Laurel ile Hardy (Stan and Ollie) önemli bir film sayılmaz, daha çok hani şu artistler, sanatçılar ve genelde ‘celebrity’lerle ilgili ‘onların parıltılı dünyasına bakmayın, sonları çok acıklı oluyor’ tarzı orta sınıf züğürt tesellisi konseptten… Ama benzerlerinin daha iyisi; tabii her şeyden önce Stan Laurel rolünde Steve Coogan olduğu için. Ayrıca film Laurel ile Hardy’nin son işbirliği olan İngiltere turnesini konu edinirken ünlü ikilinin yıldızlarının sönmesinden çok, komedyenlik zenaatinin püf noktalarına akıllıca dokunup dokunup geçiyor; Hacivat’la Karagöz, Kavuklu ile Pişekar, ortaoyunu, commedia dell’arte, vodvil… Laurel ile Hardy’nin biri iriyarı ve baskın, öbürü cılız ve titrek ikilisinde ürkütücü, biraz S/M, toplamda Beckettvari bir yan vardır- Godot’yu Beklerken’in Estragon’la Vladimir’i… Stan and Ollie o ‘gri bölgeleri’ sezdirse de çok ilerilere gitmiyor- ama filmin yaptığı daha bile tatlı bir şey var. Filmde sözü edilen diğer gerçek hayattan alınma ya da uydurma çiftler de zaman zaman, ara ara birer Laurel-Hardy skecinin kahramanları gibi sunuluyorlar, çok da abartmadan. Laurel’le Hardy’nin eşleri mızmız Lucille ile baskın Ida, Laurel-Hardy hayranları yarı bunak İngiliz karı-koca… Ayrıca; meğer ikilinin filmlerinde sıska, hep palaskayı sırtına yiyen Stan tam bir kontrol düşkünüymüş, titiz biriymiş, öfkeli ve tahammülsüz Hardy ise ehlikeyf, kalender bir arkadaş. Diyor film. (Hiç emin olamayız, film bu, ama gene de…)

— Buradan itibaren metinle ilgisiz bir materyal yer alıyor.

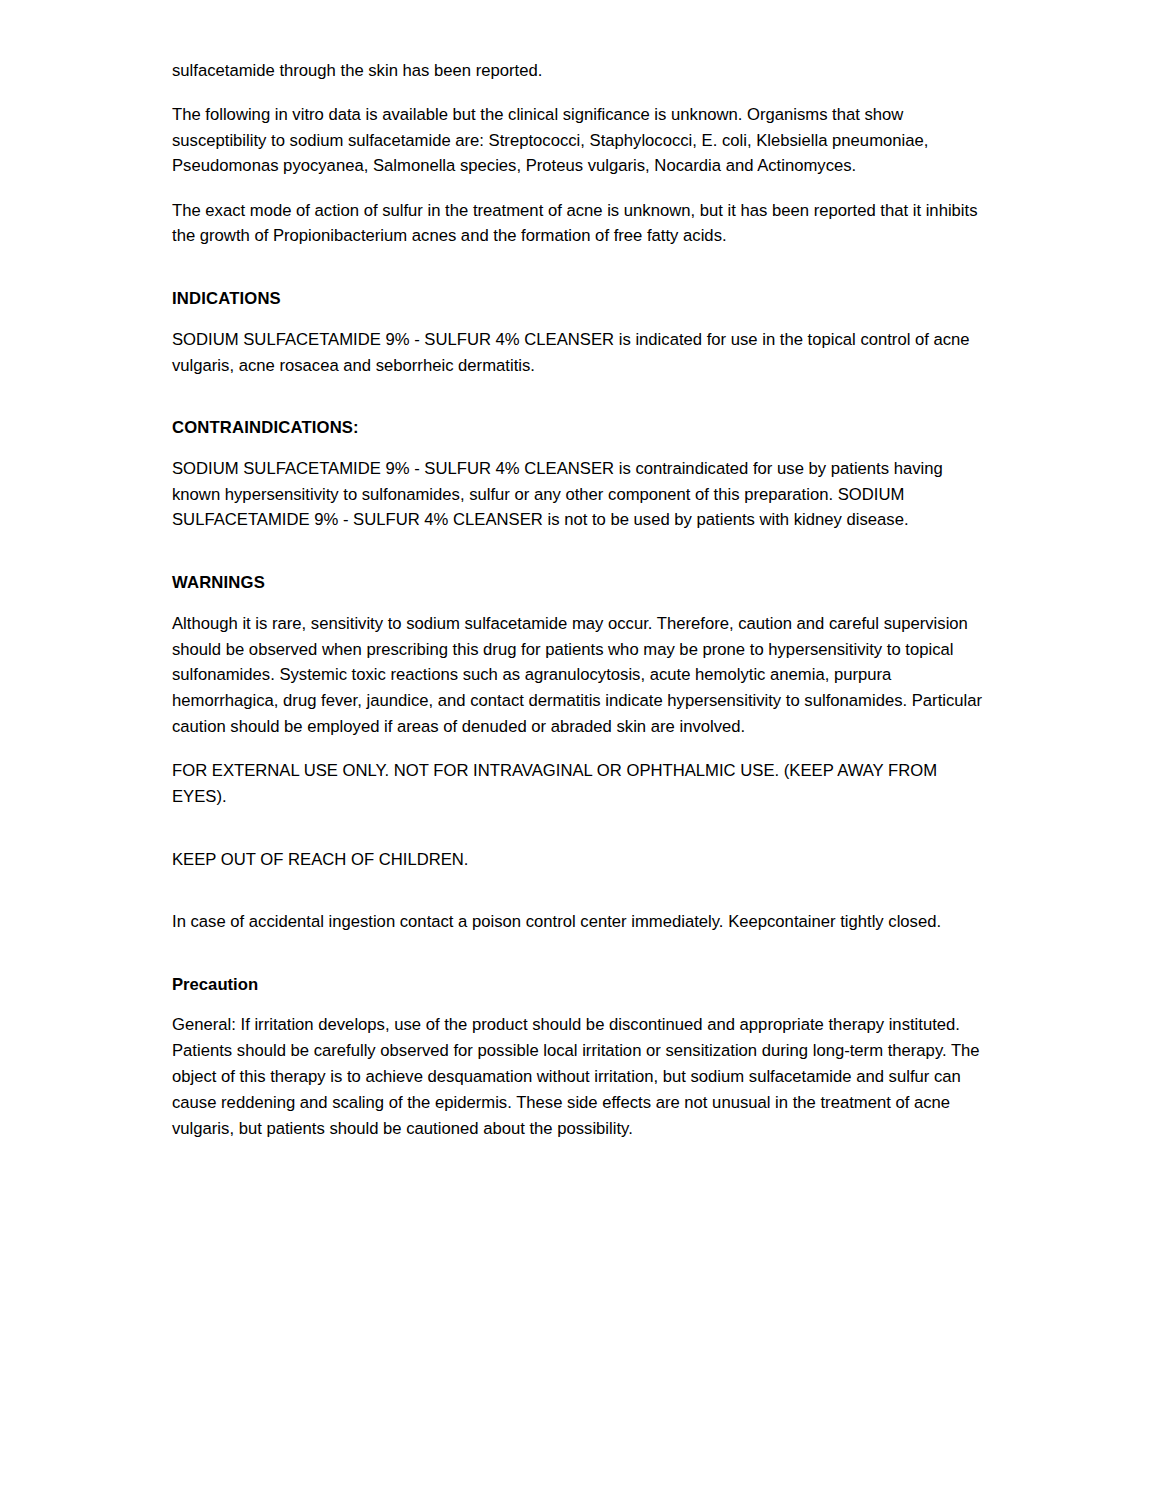sulfacetamide through the skin has been reported.
The following in vitro data is available but the clinical significance is unknown. Organisms that show susceptibility to sodium sulfacetamide are: Streptococci, Staphylococci, E. coli, Klebsiella pneumoniae, Pseudomonas pyocyanea, Salmonella species, Proteus vulgaris, Nocardia and Actinomyces.
The exact mode of action of sulfur in the treatment of acne is unknown, but it has been reported that it inhibits the growth of Propionibacterium acnes and the formation of free fatty acids.
INDICATIONS
SODIUM SULFACETAMIDE 9% - SULFUR 4% CLEANSER is indicated for use in the topical control of acne vulgaris, acne rosacea and seborrheic dermatitis.
CONTRAINDICATIONS:
SODIUM SULFACETAMIDE 9% - SULFUR 4% CLEANSER is contraindicated for use by patients having known hypersensitivity to sulfonamides, sulfur or any other component of this preparation. SODIUM SULFACETAMIDE 9% - SULFUR 4% CLEANSER is not to be used by patients with kidney disease.
WARNINGS
Although it is rare, sensitivity to sodium sulfacetamide may occur. Therefore, caution and careful supervision should be observed when prescribing this drug for patients who may be prone to hypersensitivity to topical sulfonamides. Systemic toxic reactions such as agranulocytosis, acute hemolytic anemia, purpura hemorrhagica, drug fever, jaundice, and contact dermatitis indicate hypersensitivity to sulfonamides. Particular caution should be employed if areas of denuded or abraded skin are involved.
FOR EXTERNAL USE ONLY. NOT FOR INTRAVAGINAL OR OPHTHALMIC USE. (KEEP AWAY FROM EYES).
KEEP OUT OF REACH OF CHILDREN.
In case of accidental ingestion contact a poison control center immediately. Keepcontainer tightly closed.
Precaution
General: If irritation develops, use of the product should be discontinued and appropriate therapy instituted. Patients should be carefully observed for possible local irritation or sensitization during long-term therapy. The object of this therapy is to achieve desquamation without irritation, but sodium sulfacetamide and sulfur can cause reddening and scaling of the epidermis. These side effects are not unusual in the treatment of acne vulgaris, but patients should be cautioned about the possibility.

Ama Stan ve Ollie’nin asıl, usul usul, hatta belki dolaylı olarak söylediği, söylemek istemese de söylediği şey, ‘çift’ olmak üzerine. İster karı-koca, ister Beckett çifti, ister komedi ikilisi olsun çift olmak müşkül bir şey. Bir çeşit tahterevalli… İn-çık, çık-in. Bir ver beş al, beş ver üç al. Ama bir yandan da evliliğin mahçup tesellisi var- …alışveriş. Hayatın ve varoluşun - diyelim - yüküne tek başına mı katlanmak zor, yoksa al gülüm-ver gülüm, pat-çat, şap-şup bir ikili olarak mı? Stan and Ollie bunun en azından bir ince zenaat, deneye-yanıla öğrenilen, kusursuzlaştırılan bir şey olduğunu öne sürüyor. Konuya kabiliyetiniz varsa eğer. Bir randevu sahnesi; Stan o kapıdan giriyor, Ollie arkasından öbür kapıdan, birbirlerini görmüyorlar dakikalarca, çünkü bir o yana bakıyor öbürü öbür yana… İnce iş. Numara da her seferinde işliyor; seyirci aslında gör(ün)düğünden daha derin bir şeye gülüyor. Çoktan bildiği bir şeye; ikili olmanın bitmez tükenmez döngüsüne… ve de kendisinin belki asla tutturamadığı ‘zamanlama’ya, bitmez tükenmez absürd ve sublime tahammüle…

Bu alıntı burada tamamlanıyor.